* TO DO
Lines below containing the word "wrist" should be copied out.
──────── DATA SUPPLIED
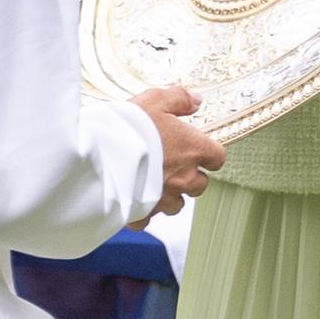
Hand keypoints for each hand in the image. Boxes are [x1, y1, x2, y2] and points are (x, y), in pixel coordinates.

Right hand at [131, 84, 225, 219]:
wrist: (102, 154)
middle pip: (200, 185)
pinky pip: (149, 218)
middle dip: (191, 177)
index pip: (217, 157)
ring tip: (152, 183)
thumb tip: (197, 101)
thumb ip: (180, 99)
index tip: (199, 149)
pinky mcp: (144, 212)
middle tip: (174, 166)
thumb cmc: (130, 126)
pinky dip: (143, 212)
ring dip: (169, 196)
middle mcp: (184, 177)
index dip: (209, 154)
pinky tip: (133, 199)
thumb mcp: (156, 100)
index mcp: (193, 149)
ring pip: (177, 205)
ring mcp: (165, 198)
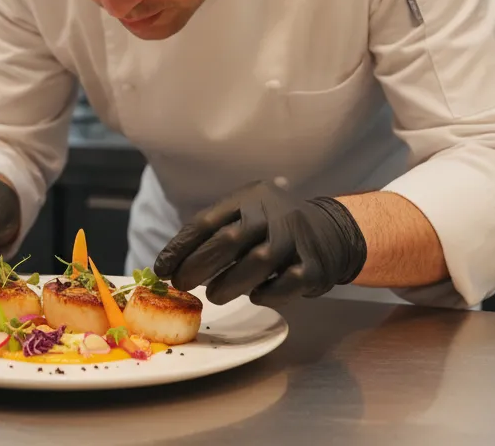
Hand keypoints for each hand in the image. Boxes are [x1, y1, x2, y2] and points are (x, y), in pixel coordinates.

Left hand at [154, 181, 366, 306]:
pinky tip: (255, 295)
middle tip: (182, 284)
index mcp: (249, 198)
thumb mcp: (246, 215)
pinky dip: (266, 294)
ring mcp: (295, 238)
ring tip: (214, 295)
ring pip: (258, 262)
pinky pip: (286, 283)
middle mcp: (273, 213)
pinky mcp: (313, 265)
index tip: (162, 269)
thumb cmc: (273, 228)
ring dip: (229, 283)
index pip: (207, 221)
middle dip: (199, 265)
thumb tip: (171, 265)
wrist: (332, 231)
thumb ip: (215, 233)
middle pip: (230, 239)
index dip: (180, 247)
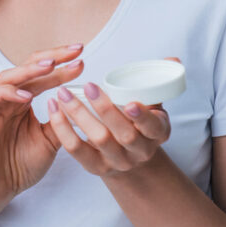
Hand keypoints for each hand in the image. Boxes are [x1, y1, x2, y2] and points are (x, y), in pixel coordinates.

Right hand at [0, 44, 86, 209]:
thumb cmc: (21, 166)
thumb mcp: (51, 141)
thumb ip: (62, 121)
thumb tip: (82, 103)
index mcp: (22, 103)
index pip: (41, 75)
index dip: (61, 65)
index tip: (83, 58)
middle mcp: (7, 101)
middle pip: (25, 68)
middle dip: (50, 58)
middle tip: (74, 53)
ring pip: (5, 78)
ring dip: (27, 70)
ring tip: (50, 66)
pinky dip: (6, 93)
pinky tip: (27, 96)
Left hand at [46, 70, 171, 176]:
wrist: (129, 157)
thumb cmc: (138, 122)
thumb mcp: (153, 104)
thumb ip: (158, 82)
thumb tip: (172, 59)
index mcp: (157, 133)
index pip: (154, 127)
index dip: (142, 117)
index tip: (129, 103)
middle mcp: (139, 151)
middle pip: (124, 134)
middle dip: (105, 110)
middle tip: (89, 86)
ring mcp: (117, 161)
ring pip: (98, 140)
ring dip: (79, 115)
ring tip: (63, 94)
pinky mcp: (95, 167)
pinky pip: (76, 149)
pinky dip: (62, 129)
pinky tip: (53, 109)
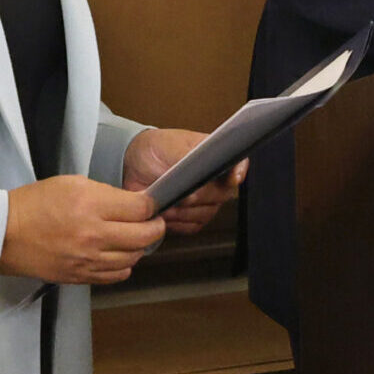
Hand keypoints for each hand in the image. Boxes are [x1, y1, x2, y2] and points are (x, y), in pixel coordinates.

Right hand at [0, 176, 162, 283]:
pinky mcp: (78, 276)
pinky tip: (118, 256)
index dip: (152, 206)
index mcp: (92, 206)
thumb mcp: (72, 183)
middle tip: (153, 222)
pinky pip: (115, 276)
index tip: (151, 205)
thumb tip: (132, 204)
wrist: (1, 234)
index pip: (142, 209)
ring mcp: (87, 259)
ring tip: (134, 238)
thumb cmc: (35, 203)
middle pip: (145, 236)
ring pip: (134, 258)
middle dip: (155, 227)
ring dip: (140, 248)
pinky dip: (123, 266)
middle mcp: (94, 235)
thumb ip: (106, 194)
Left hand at [120, 128, 245, 235]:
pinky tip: (165, 211)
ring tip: (167, 201)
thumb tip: (204, 171)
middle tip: (181, 192)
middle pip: (222, 195)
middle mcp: (215, 180)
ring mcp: (204, 200)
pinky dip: (177, 222)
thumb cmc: (157, 149)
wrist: (134, 164)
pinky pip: (191, 227)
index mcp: (217, 157)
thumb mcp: (172, 146)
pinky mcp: (191, 217)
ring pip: (206, 213)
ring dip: (184, 211)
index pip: (239, 165)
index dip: (238, 172)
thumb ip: (191, 158)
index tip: (231, 178)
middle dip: (199, 196)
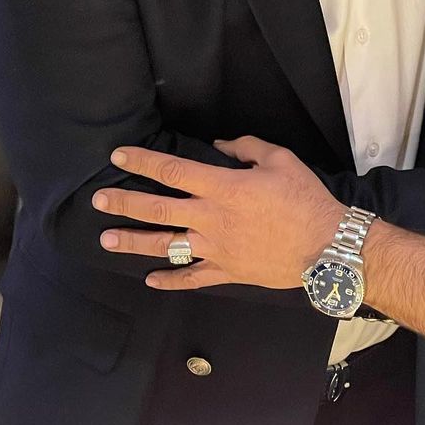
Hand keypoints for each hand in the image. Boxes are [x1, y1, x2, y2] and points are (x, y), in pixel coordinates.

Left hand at [92, 138, 342, 291]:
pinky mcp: (226, 271)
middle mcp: (211, 218)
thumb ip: (247, 148)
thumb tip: (220, 145)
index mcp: (223, 187)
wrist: (326, 246)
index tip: (119, 156)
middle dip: (124, 202)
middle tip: (98, 200)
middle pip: (157, 209)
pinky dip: (169, 279)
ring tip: (106, 240)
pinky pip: (191, 277)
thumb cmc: (305, 199)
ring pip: (166, 245)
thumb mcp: (281, 160)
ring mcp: (215, 248)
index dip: (143, 161)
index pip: (173, 171)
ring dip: (134, 242)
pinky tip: (150, 279)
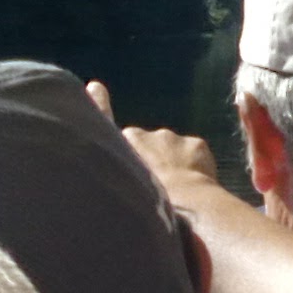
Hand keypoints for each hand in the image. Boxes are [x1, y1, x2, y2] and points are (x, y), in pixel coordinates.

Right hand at [87, 80, 223, 216]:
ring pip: (172, 149)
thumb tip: (100, 175)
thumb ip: (113, 168)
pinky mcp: (195, 143)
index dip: (104, 107)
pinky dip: (193, 165)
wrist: (182, 205)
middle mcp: (146, 133)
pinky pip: (194, 153)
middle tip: (156, 184)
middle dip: (151, 158)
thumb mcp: (117, 183)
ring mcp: (172, 137)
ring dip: (172, 163)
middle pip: (147, 144)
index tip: (96, 87)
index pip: (109, 120)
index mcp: (124, 140)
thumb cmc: (144, 204)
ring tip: (175, 190)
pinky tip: (192, 184)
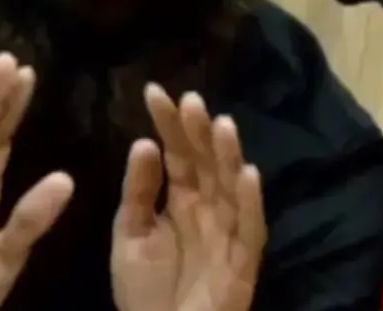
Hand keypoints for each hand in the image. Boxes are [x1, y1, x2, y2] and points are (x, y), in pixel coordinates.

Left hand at [110, 85, 266, 310]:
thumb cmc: (146, 291)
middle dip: (200, 131)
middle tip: (190, 101)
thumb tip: (143, 143)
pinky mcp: (243, 259)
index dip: (169, 124)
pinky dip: (250, 202)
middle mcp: (209, 207)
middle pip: (207, 162)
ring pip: (232, 186)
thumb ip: (138, 192)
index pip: (178, 152)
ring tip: (220, 125)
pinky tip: (247, 174)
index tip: (153, 92)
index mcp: (182, 198)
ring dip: (228, 156)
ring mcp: (229, 230)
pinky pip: (250, 227)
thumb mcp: (131, 235)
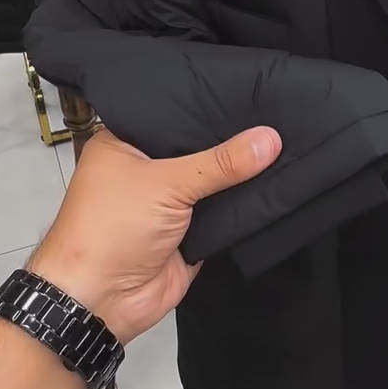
────────────────
* SOLUTION TO THIS TASK
wrist: (102, 154)
wrist: (332, 231)
wrist: (129, 157)
wrist: (1, 234)
wrist: (134, 164)
wrist: (326, 246)
wrist: (182, 205)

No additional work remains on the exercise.